My budding fury at Tabatha quelled. She had done good work by trying to assemble my forces. She’d always been our parents’ darling, even during her tantrums, and as children she had used that knowledge to her advantage and my occasional detriment. But now? I could imagine her on the phone with Momma, cutting her down through gritted teeth: What kind of mother are you, huh?

“Yeah.” I shrugged.

“Tell me about this boy.”

And so, I told my mother about Ricky. I walked her through our first meeting, our accidental run-ins in the hospital that quickly became purposeful. I told her about Shae, and the Korean spa, and how he’d offered a shoulder for me to cry on when Nia moved out. I told her about Camila, and his initial resistance to claiming me as his. I told her how he told me that he loved me, and how I loved him so much that I could hardly get through a meal without thinking about the ones we had eaten together. I told her about how, after all that, I still let him go.

By the end, my face was wet with tears. I didn’t expect Momma to say much. Ricky was, after all, far from her ideal choice for a partner for me—not Ghanaian, not wealthy, not raised in a traditional family structure. At best, she would say good riddance, and offer me half-baked condolences, accompanied by the declaration that at least now I could focus on my studies—

“Why did you stop talking to him?” Momma asked instead, matter-of-factly.

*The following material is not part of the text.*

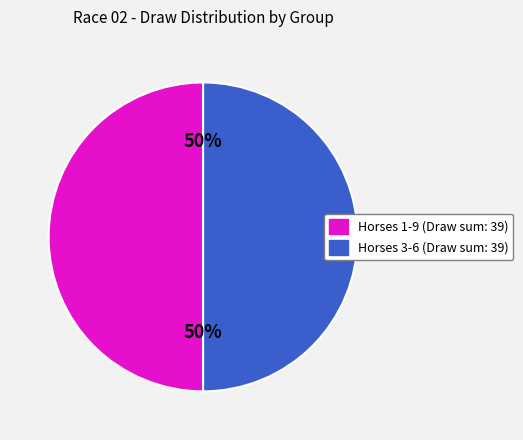

To the nearest percent, what is the average slice percentage?

50%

I strained to meet her eye, only to be limited by the tug on my half-done braid.

“I told you,” I said, gritting my teeth against the pain. “He was wishy-washy. I couldn’t tell what he wanted—”

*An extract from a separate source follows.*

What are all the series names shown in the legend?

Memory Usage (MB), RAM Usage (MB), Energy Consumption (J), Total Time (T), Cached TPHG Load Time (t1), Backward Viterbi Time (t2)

“Sounds to me like you could.” She handed me another twist, then rubbed a dollop of leave-in conditioner between her palms. “Nana Adjoa,* I think you’ve made a mistake.”

I gaped, my fingers almost losing purchase on my twist.

“How,” I asked, amazed, “am I making a mistake?”

Tutting, Momma wrapped an extension around the base of my scalp.

“All these friends you have spoiled you. You expect people to know exactly how to love you on the spot,” she declared. “The man was there for you when you needed him, was he not? Just take your time and see where things go.”